Open murong1 opened 1 week ago
Sorry, there is currently no support for reading uploaded files, so this won't work. However, if your file is downloadable from an online source, you can ask the LLM to generate code that downloads the file and then does analysis on it.
I'll keep this issue open to track whether Open WebUI allows tools and functions to access uploaded files.
I am also interested in this functionality!
Sorry, there is currently no support for reading uploaded files, so this won't work. However, if your file is downloadable from an online source, you can ask the LLM to generate code that downloads the file and then does analysis on it.
I'll keep this issue open to track whether Open WebUI allows tools and functions to access uploaded files.
Would it be possible for the tools/functions to access Minio?
@garyfanhku You can ask the LLM to generate code that fetches data from Minio or any other solution that can be remotely accessed programmatically.

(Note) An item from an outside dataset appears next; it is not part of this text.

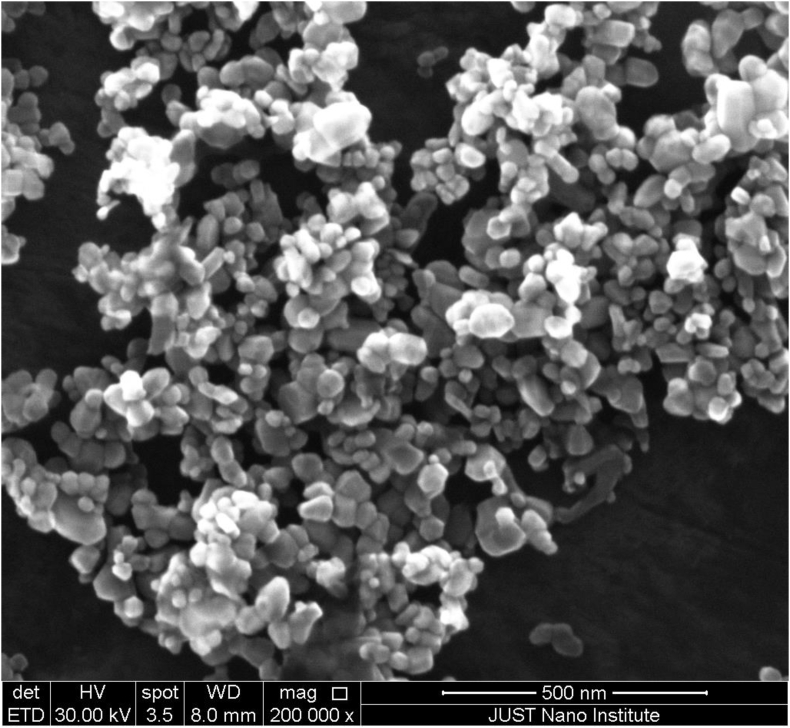
SEM image of Zinc oxide nanoparticles.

It wouldn't make sense to manually implement each one of them manually. That being said I realize that it would be good to have easier support for automatically installing Python packages and libraries so that LLM-generated code can use more than just the Python standard library. That work is tracked in #15.
I'll keep this issue open to track whether Open WebUI allows tools and functions to access uploaded files.
I've looked into this a bit and, for my own reference (or for whoever wants to work on implementing this): Open WebUI does allow tools and functions to allow user-uploaded files.
Example of a function that accesses files: https://openwebui.com/f/omar97/visualize - however this one currently erroneously assumes that the installation is single-user, and so it uses Files.get_files()
to get a list of files, which lists the uploaded files from all users. They instead need to be filtered by user_id
using Files.get_files_by_user_id
. Example of a function that looks up the current user's ID: https://openwebui.com/f/mhwhgm/auto_tool_v2.
The ID of the conversation that a file was uploaded from doesn't seem to be recorded, so I think this means all files from a user (or perhaps the most recent N files, to put a limit on resource usage) would need to be available to all code executions.
I want to analyze the data in a particular Excel file using Python. I attempted to use the pandas library to load the file and calculate the sum of a specific column ('Quantity'). However, I encountered a 'FileNotFoundError' indicating that the file could not be located. How can I resolve this issue, and what are the best practices for loading and analyzing data from an Excel file in Python?